**Exercise objective**: For the records below, output every line from the one holding "Since retro-commissioning is" through the final line, unaltered, and no other lines.
__________________________________________________
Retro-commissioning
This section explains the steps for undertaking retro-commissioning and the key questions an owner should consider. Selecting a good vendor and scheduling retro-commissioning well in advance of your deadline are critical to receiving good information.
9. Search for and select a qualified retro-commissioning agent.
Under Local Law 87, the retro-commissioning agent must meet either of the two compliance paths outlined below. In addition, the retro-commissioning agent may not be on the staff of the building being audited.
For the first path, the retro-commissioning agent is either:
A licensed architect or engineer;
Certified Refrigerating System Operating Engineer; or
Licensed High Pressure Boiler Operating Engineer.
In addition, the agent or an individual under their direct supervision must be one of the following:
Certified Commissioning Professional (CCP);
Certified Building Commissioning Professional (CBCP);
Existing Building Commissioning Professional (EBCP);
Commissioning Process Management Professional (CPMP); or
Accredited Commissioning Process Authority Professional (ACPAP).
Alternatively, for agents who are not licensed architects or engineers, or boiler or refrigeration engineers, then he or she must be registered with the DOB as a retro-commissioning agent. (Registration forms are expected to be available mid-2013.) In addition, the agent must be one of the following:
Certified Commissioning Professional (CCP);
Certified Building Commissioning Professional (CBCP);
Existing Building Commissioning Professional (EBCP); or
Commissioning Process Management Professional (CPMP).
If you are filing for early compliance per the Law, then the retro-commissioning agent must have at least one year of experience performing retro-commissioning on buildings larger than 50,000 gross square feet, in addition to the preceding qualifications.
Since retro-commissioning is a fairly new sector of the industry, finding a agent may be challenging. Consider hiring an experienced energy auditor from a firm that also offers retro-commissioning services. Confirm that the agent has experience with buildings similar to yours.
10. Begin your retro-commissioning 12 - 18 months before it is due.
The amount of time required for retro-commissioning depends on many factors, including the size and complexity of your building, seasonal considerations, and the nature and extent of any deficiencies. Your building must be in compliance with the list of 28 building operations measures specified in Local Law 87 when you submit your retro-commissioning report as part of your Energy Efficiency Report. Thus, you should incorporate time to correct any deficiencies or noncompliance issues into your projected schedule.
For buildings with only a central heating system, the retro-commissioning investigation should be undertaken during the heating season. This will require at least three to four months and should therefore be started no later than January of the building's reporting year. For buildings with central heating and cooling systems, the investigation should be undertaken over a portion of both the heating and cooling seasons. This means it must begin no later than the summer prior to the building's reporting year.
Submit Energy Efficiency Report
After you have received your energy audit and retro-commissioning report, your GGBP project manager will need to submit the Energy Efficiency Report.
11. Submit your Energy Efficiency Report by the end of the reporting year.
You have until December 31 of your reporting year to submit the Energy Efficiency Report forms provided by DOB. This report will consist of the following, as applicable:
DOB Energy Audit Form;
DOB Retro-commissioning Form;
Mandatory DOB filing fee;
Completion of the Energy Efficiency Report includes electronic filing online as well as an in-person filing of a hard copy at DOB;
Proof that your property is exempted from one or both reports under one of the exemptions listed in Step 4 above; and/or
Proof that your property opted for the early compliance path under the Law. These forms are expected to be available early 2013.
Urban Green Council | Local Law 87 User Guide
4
__________________________________________________
**Answer section**:
Since retro-commissioning is a fairly new sector of the industry, finding a agent may be challenging. Consider hiring an experienced energy auditor from a firm that also offers retro-commissioning services. Confirm that the agent has experience with buildings similar to yours.
10. Begin your retro-commissioning 12 - 18 months before it is due.
The amount of time required for retro-commissioning depends on many factors, including the size and complexity of your building, seasonal considerations, and the nature and extent of any deficiencies. Your building must be in compliance with the list of 28 building operations measures specified in Local Law 87 when you submit your retro-commissioning report as part of your Energy Efficiency Report. Thus, you should incorporate time to correct any deficiencies or noncompliance issues into your projected schedule.
For buildings with only a central heating system, the retro-commissioning investigation should be undertaken during the heating season. This will require at least three to four months and should therefore be started no later than January of the building's reporting year. For buildings with central heating and cooling systems, the investigation should be undertaken over a portion of both the heating and cooling seasons. This means it must begin no later than the summer prior to the building's reporting year.
Submit Energy Efficiency Report
After you have received your energy audit and retro-commissioning report, your GGBP project manager will need to submit the Energy Efficiency Report.
11. Submit your Energy Efficiency Report by the end of the reporting year.
You have until December 31 of your reporting year to submit the Energy Efficiency Report forms provided by DOB. This report will consist of the following, as applicable:
DOB Energy Audit Form;
DOB Retro-commissioning Form;
Mandatory DOB filing fee;
Completion of the Energy Efficiency Report includes electronic filing online as well as an in-person filing of a hard copy at DOB;
Proof that your property is exempted from one or both reports under one of the exemptions listed in Step 4 above; and/or
Proof that your property opted for the early compliance path under the Law. These forms are expected to be available early 2013.
Urban Green Council | Local Law 87 User Guide
4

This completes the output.